It was fun for about five minutes, until Madonna said, "Shep, you
gotta get back to work."
The Erotica Diary [August 15, 1992, Mo's Birthday]
One of the tracks, Godbye To Innocence, just wasn't working. There
was something about the song that didn't grab Madonna, so we had to
fix it. I worked overnight in my studio and came back to Soundworks
with a brand new bass line that seemed to do the trick. Madonna put
on headphones and got ready to lay down the vocals for Goodbye To
Innocence. But instead of singing the original words, which were written
last year, Madonna started toying with the lyrics, singing the words
to the lounge-lizard act staple, Fever. At first we thought: "This
is cool," and it was. It sounded so good that we decided to take it
one step further and actually cover the tune. Too bad no one knew
the words. What we needed was a copy of Fever if we were going to
record it that day. So, Madonna got on the phone with Seymour Stein
at Sire Records, and within an hour, we had the lyric sheets, the
Peggy Lee version, and the original version of the song in our hands.
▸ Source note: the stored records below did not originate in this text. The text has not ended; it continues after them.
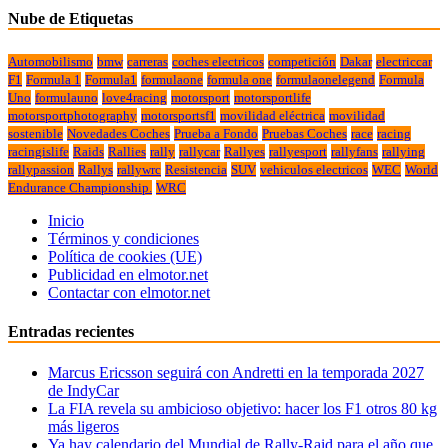
Nube de Etiquetas
Automobilismo
bmw
carreras
coches electricos
competición
Dakar
electriccar
F1
Formula 1
Formula1
formulaone
formula one
formulaonelegend
Formula
Uno
formulauno
love4racing
motorsport
motorsportlife
motorsportphotography
motorsportsf1
movilidad eléctrica
movilidad
sostenible
Novedades Coches
Prueba a Fondo
Pruebas Coches
race
racing
racingislife
Raids
Rallies
rally
rallycar
Rallyes
rallyesport
rallyfans
rallying
rallypassion
Rallys
rallywrc
Resistencia
SUV
vehiculos electricos
WEC
World
Endurance Championship.
WRC
Inicio
Términos y condiciones
Política de cookies (UE)
Publicidad en elmotor.net
Contactar con elmotor.net
Entradas recientes
Marcus Ericsson seguirá con Andretti en la temporada 2027
de IndyCar
La FIA revela su ambicioso objetivo: hacer los F1 otros 80 kg
más ligeros
Ya hay calendario del Mundial de Rally-Raid para el año que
I was really impressed by how quickly we got it all. That was the
last track on Erotica and we finished mixing it just in time to celebrate
another birthday - Madonna's.
That night, she had a birthday party on a boat circling Manhattan.
Picture about 50 people dancing on a boat with disco blasting out
of the portholes and you get the idea. In between dancing and celebrating,
I spent the time reflecting on the album. I was confident that it
was a great compilation of songs, but I was wondering how people would
react to it. It was definitely a different album for her in that it
was a dance/pop album, instead of a guitar-laden pop album designed
just for top 40. That was a conscious decision on her part beacause
it seemed that the more pop she went, the fewer of her albums people
were buying. This time, she's giving the people what they want.
The Erotica Diary [September - October 1992]
After three and a half months of working in the same studio and hearing
the same songs day after day, it was a relief to have the album finished.
Everything went smoothly except the last two songs, Why's It So Hard
and Words, both of which we had to recall for changes. On September
12, I walked out of Soundworks with the completed master of Erotica
in my hands.
A month later, I went to the Sex party. The Erotica blitz was about
to hit in music, video, and book form and a variety of stars were
coming out for the party. Madonna herself surveyed the scene during
the midnight hour. I walked over to meet her in the DJ Booth.
There was all this wild stuff going around us: people tattoing one
another, couples simulating sex - it was crazy. And when I went to
talk to Madonna, who was in the middle of it all, our conversations
turned to music. For all the multimedia extravaganzas that were braying
for her attention, it was still the music that mattered and it was
the record that we fawned over. I realized that no matter how far
I've come, I still feel the same way that I always did.